TASK DIRECTIONS ::
Take each line of the records below that contains the string "float" and copy it.

Stored data entries:
┌──

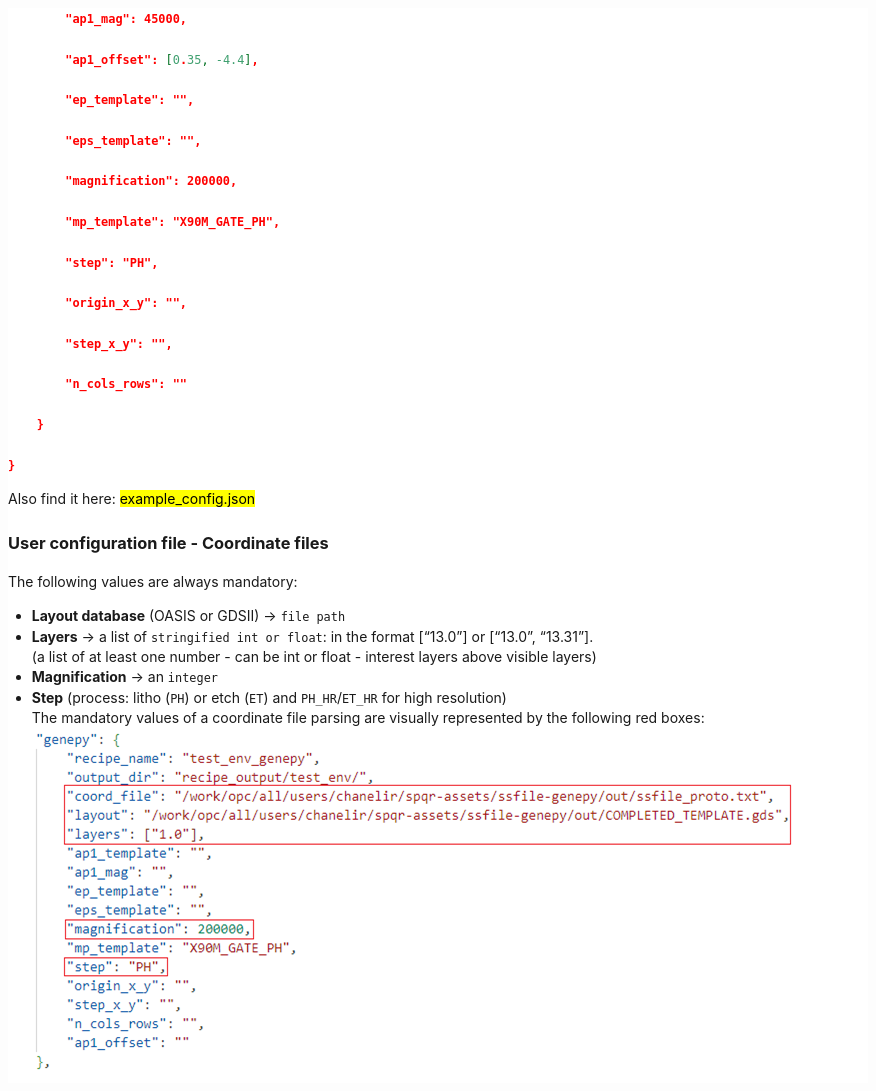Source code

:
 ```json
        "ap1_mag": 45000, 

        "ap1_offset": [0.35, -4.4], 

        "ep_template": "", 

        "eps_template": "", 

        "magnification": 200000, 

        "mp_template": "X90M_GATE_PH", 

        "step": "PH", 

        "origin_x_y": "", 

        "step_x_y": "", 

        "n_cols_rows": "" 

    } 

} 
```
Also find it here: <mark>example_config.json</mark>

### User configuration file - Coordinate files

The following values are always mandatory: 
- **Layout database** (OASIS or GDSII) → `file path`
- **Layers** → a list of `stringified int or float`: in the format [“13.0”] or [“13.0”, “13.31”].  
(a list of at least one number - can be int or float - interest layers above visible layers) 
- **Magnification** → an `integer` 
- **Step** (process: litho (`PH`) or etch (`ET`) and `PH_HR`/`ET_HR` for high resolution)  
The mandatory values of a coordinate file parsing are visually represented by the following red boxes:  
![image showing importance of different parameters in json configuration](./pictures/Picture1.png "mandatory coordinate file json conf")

└──

ANSWER SECTION ::
- **Layers** → a list of `stringified int or float`: in the format [“13.0”] or [“13.0”, “13.31”].  
(a list of at least one number - can be int or float - interest layers above visible layers) 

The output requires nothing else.